Sa poésie disait l'apartheid, Soweto, la dignité des peuples noirs. Il s'en est expliqué en 2013, à l'Institut Français de Mauritanie, avec cette phrase qui lui ressemble. La contribution du poète face à l'oppression, c'est l'écrit, et « l'écrit est quelquefois plus dangereux que le fusil ». Mais chez lui l'universel naissait de l'intime. Le même homme écrivait sur son village, ses enfants, sa solitude, et jusqu'au téléphone portable qui vide les marmites.

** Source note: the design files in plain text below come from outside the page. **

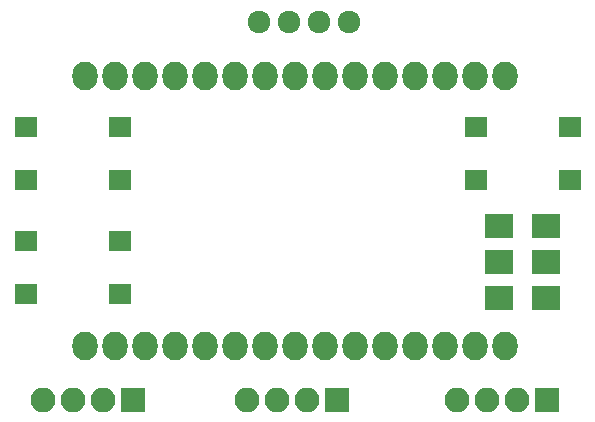
<source format=gbr>
G04 #@! TF.FileFunction,Soldermask,Top*
%FSLAX46Y46*%
G04 Gerber Fmt 4.6, Leading zero omitted, Abs format (unit mm)*
G04 Created by KiCad (PCBNEW 4.0.4-stable) date 02/23/17 08:50:32*
%MOMM*%
%LPD*%
G01*
G04 APERTURE LIST*
%ADD10C,0.100000*%
%ADD11R,2.100000X2.100000*%
%ADD12O,2.100000X2.100000*%
%ADD13C,1.924000*%
%ADD14R,2.400000X2.100000*%
%ADD15R,1.950000X1.700000*%
%ADD16O,2.127200X2.432000*%
G04 APERTURE END LIST*
D10*
D11*
X73152000Y-64516000D03*
D12*
X70612000Y-64516000D03*
X68072000Y-64516000D03*
X65532000Y-64516000D03*
D11*
X90424000Y-64516000D03*
D12*
X87884000Y-64516000D03*
X85344000Y-64516000D03*
X82804000Y-64516000D03*
D13*
X83820000Y-32512000D03*
X86360000Y-32512000D03*
X88900000Y-32512000D03*
X91440000Y-32512000D03*
D11*
X108204000Y-64516000D03*
D12*
X105664000Y-64516000D03*
X103124000Y-64516000D03*
X100584000Y-64516000D03*
D14*
X104172000Y-55880000D03*
X108172000Y-55880000D03*
X104172000Y-49784000D03*
X108172000Y-49784000D03*
X104172000Y-52832000D03*
X108172000Y-52832000D03*
D15*
X64097000Y-41438000D03*
X72047000Y-41438000D03*
X64097000Y-45938000D03*
X72047000Y-45938000D03*
X64097000Y-51090000D03*
X72047000Y-51090000D03*
X64097000Y-55590000D03*
X72047000Y-55590000D03*
X102197000Y-41438000D03*
X110147000Y-41438000D03*
X102197000Y-45938000D03*
X110147000Y-45938000D03*
D16*
X104648000Y-59944000D03*
X102108000Y-59944000D03*
X99568000Y-59944000D03*
X97028000Y-59944000D03*
X94488000Y-59944000D03*
X91948000Y-59944000D03*
X89408000Y-59944000D03*
X86868000Y-59944000D03*
X84328000Y-59944000D03*
X81788000Y-59944000D03*
X79248000Y-59944000D03*
X76708000Y-59944000D03*
X74168000Y-59944000D03*
X71628000Y-59944000D03*
X69088000Y-59944000D03*
X104648000Y-37084000D03*
X74168000Y-37084000D03*
X71628000Y-37084000D03*
X76708000Y-37084000D03*
X91948000Y-37084000D03*
X94488000Y-37084000D03*
X89408000Y-37084000D03*
X69088000Y-37084000D03*
X84328000Y-37084000D03*
X86868000Y-37084000D03*
X81788000Y-37084000D03*
X79248000Y-37084000D03*
X99568000Y-37084000D03*
X97028000Y-37084000D03*
X102108000Y-37084000D03*
M02*

</source>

À la fin de sa vie, il s'était mis à écrire en pulaar, sa langue maternelle. Il disait y trouver une liberté neuve, un vocabulaire à portée de main, une langue où l'oncle et le frère remplacent le dictionnaire. Par la poésie, il revenait à la langue de Hayré Mbar. Le cercle se fermait là où il s'était ouvert.

Nous savons célébrer les routes et les ouvrages. Sachons aussi honorer ceux qui façonnent le patrimoine immatériel d'une nation. Les poètes ne bâtissent rien qu'on inaugure. Ils donnent aux générations les mots avec lesquels elles comprendront leur histoire.

Nous appartenons à Dieu et c'est vers Lui que nous retournons. Puisse le Très-Haut l'accueillir dans Son infinie miséricorde et accorder patience à sa famille, à ses proches et à tous ceux que sa poésie a touchés.

Ceux qui voudront désormais entendre sa voix n'auront qu'à ouvrir ses recueils. Ils y retrouveront Hayré Mbar, la Mauritanie et cette parole libre qu'il n'a jamais cessé de servir.